Author: Ralph Shnelvar/Larry Sarner
Publication: Daily Camera
Date: 09/03/16
Pitcher plants are carnivorous flowers that trap insects using slippery and grooved leaves. Once inside, there is no escape. Attracted by pretty colors and false promises of sweet nectar, hapless victims dissolve in a pool of digestive juices to become food for the plant.
Like a pitcher plant, Amendment 69 (A69) lures in voters with false promises of efficiency and universal health care. But after voter approval, it transforms into “ColoradoCare,” a political trap impossible for any Coloradans to escape. Eventually, the fate of state taxpayers is to become cash cows, and the fate of health-care providers is to be permanently indentured servants to an unaccountable bureaucracy.
Even if you like the idea of universal single-payer health care, A69 is a terrible way to implement it.

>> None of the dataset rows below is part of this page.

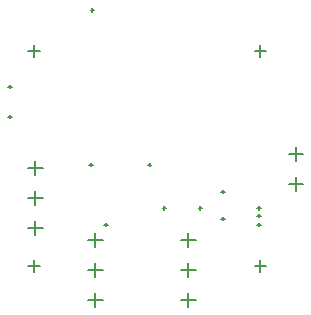
<source format=gbr>
%TF.GenerationSoftware,Altium Limited,Altium Designer,21.2.1 (34)*%
G04 Layer_Color=128*
%FSLAX26Y26*%
%MOIN*%
%TF.SameCoordinates,9B619AE5-86D3-421A-82E6-E0B3A417AA1F*%
%TF.FilePolarity,Positive*%
%TF.FileFunction,Drillmap*%
%TF.Part,Single*%
G01*
G75*
%TA.AperFunction,NonConductor*%
%ADD54C,0.005000*%
D54*
X3990315Y1908464D02*
X4029685D01*
X4010000Y1888779D02*
Y1928149D01*
X3990315Y2625000D02*
X4029685D01*
X4010000Y2605315D02*
Y2644685D01*
X4105378Y2181000D02*
X4152622D01*
X4129000Y2157378D02*
Y2204622D01*
X4105378Y2281000D02*
X4152622D01*
X4129000Y2257378D02*
Y2304622D01*
X3436378Y1795000D02*
X3483622D01*
X3460000Y1771378D02*
Y1818622D01*
X3436378Y1895000D02*
X3483622D01*
X3460000Y1871378D02*
Y1918622D01*
X3436378Y1995000D02*
X3483622D01*
X3460000Y1971378D02*
Y2018622D01*
X3746378Y1795000D02*
X3793622D01*
X3770000Y1771378D02*
Y1818622D01*
X3746378Y1895000D02*
X3793622D01*
X3770000Y1871378D02*
Y1918622D01*
X3746378Y1995000D02*
X3793622D01*
X3770000Y1971378D02*
Y2018622D01*
X3236378Y2035000D02*
X3283622D01*
X3260000Y2011378D02*
Y2058622D01*
X3236378Y2135000D02*
X3283622D01*
X3260000Y2111378D02*
Y2158622D01*
X3236378Y2235000D02*
X3283622D01*
X3260000Y2211378D02*
Y2258622D01*
X3235590Y2625000D02*
X3274960D01*
X3255275Y2605315D02*
Y2644685D01*
X3235590Y1908464D02*
X3274960D01*
X3255275Y1888779D02*
Y1928149D01*
X3488862Y2045000D02*
X3500862D01*
X3494862Y2039000D02*
Y2051000D01*
X3999000Y2100000D02*
X4011000D01*
X4005000Y2094000D02*
Y2106000D01*
X3804000Y2100000D02*
X3816000D01*
X3810000Y2094000D02*
Y2106000D01*
X3999000Y2075000D02*
X4011000D01*
X4005000Y2069000D02*
Y2081000D01*
X3879000Y2065000D02*
X3891000D01*
X3885000Y2059000D02*
Y2071000D01*
X3999000Y2045000D02*
X4011000D01*
X4005000Y2039000D02*
Y2051000D01*
X3438685Y2245000D02*
X3450685D01*
X3444685Y2239000D02*
Y2251000D01*
X3684000Y2100000D02*
X3696000D01*
X3690000Y2094000D02*
Y2106000D01*
X3634315Y2245000D02*
X3646315D01*
X3640315Y2239000D02*
Y2251000D01*
X3169000Y2505000D02*
X3181000D01*
X3175000Y2499000D02*
Y2511000D01*
X3169000Y2405000D02*
X3181000D01*
X3175000Y2399000D02*
Y2411000D01*
X3879000Y2155000D02*
X3891000D01*
X3885000Y2149000D02*
Y2161000D01*
X3444000Y2760000D02*
X3456000D01*
X3450000Y2754000D02*
Y2766000D01*
%TF.MD5,265799cb8e33135c1050cbfd3e90ceb9*%
M02*

</source>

As proposed, ColoradoCare is anti-democratic (small “d”), non-republican (small “r”), and un-American (capital “A”).
How so? Because ColoradoCare is designed to be a free-running, unaccountable and permanent political monster. A69 puts the following into our state’s constitution:
- A 21-member board of trustees has sole authority over a budget that starts at twice the size of the whole rest of state government, and is constitutionally mandated to grow beyond that.
- Board decisions are not subject to oversight by the elected governor or legislature, or checked by citizens through initiative or referendum.
- • All who work for ColoradoCare are exempt from civil-service rules, and its executives cannot be impeached by the legislature.
- The courts must give precedence to monetary claims by ColoradoCare.
- All state-licensed healthcare professionals and institutions become independent contractors with ColoradoCare — and only with ColoradoCare — if they want to practice in Colorado.
- Every health-care product consumed in the state (e.g., pharmaceuticals) is centrally purchased by ColoradoCare.
- ColoradoCare has a constitutional claim on 10 percent — right off the top — of every dollar of personal income of every Coloradan. That percentage can be raised without limit.
- The board is chosen by state residents (including non-citizens).
- Unlike all other elected officials in Colorado, ColoradoCare trustees cannot be recalled.
- Exempted from all election laws, the board runs its own elections, sets its own election districts, and even determines who may run for trustee.
- The board has unchecked discretion to remove elected trustees at any time and for any reason.
ColoradoCare is touted to be about “quality, efficient, and accessible health care,” but only a few lines in A69’s 11 pages of small print have anything directly to do with health care per se. Everything else is about money — side-lining patient autonomy and second-guessing medical professionalism.
But, if you like your doctor, you can keep your doctor — as long as you move to the state she moves to.
In 2012, Vermont — home state of Bernie Sanders — tried to implement ColoradoCare’s vision of universal health care within the traditional framework of an American state. After two years of trying, a Democratic governor “pulled the plug” on it. He had to admit there wasn’t enough money in all of Vermont to pay for it.
A69’s proponents do not regard Vermont’s non-starter as traceable to their universal care concept. Nor do they accept that their concept was responsible for the collapse of the Colorado Health Co-op, which was a proof-of-concept experiment for ColoradoCare. They do not even take these as failures, but instead as examples of leaders losing their nerve.
So they propose replacing ObamaCare with ColoradoCare. Needed changes to ObamaCare only require action by Congress and the President, while needed changes to ColoradoCare require an amendment to the state constitution. Moreover, ColoradoCare makes it difficult, if not impossible, to get all the health-care workers who fled Colorado to return.
Proponents proudly tout this as showing the rest of the country how to get universal healthcare done. Ten of A69’s eleven pages are not there to safeguard patients, but rather to shield ColoradoCare from all outside citizen control, direct or indirect.
Whatever the merits of government paying for universal health care, there is nothing about that to warrant ColoradoCare’s suspension of democratic values, or yielding all autonomy over our personal lives and family bank accounts, or erecting an unaccountable institution of government. Yet, that is precisely what A69 will do.
In the end, adopting ColoradoCare dooms us all to dissolve in a pool of regulation and taxation that rivals the trap of any pitcher plant. There is only one way for Coloradans to avoid that fate—to just say “No” to Amendment 69.
(Annotations for this article can be found at: www.lpboulder.org/x/a69.pdf.)
Ralph Shnelvar is chair of the Libertarian Party of Boulder County. He lives in Longmont. Larry Sarner lives in Loveland.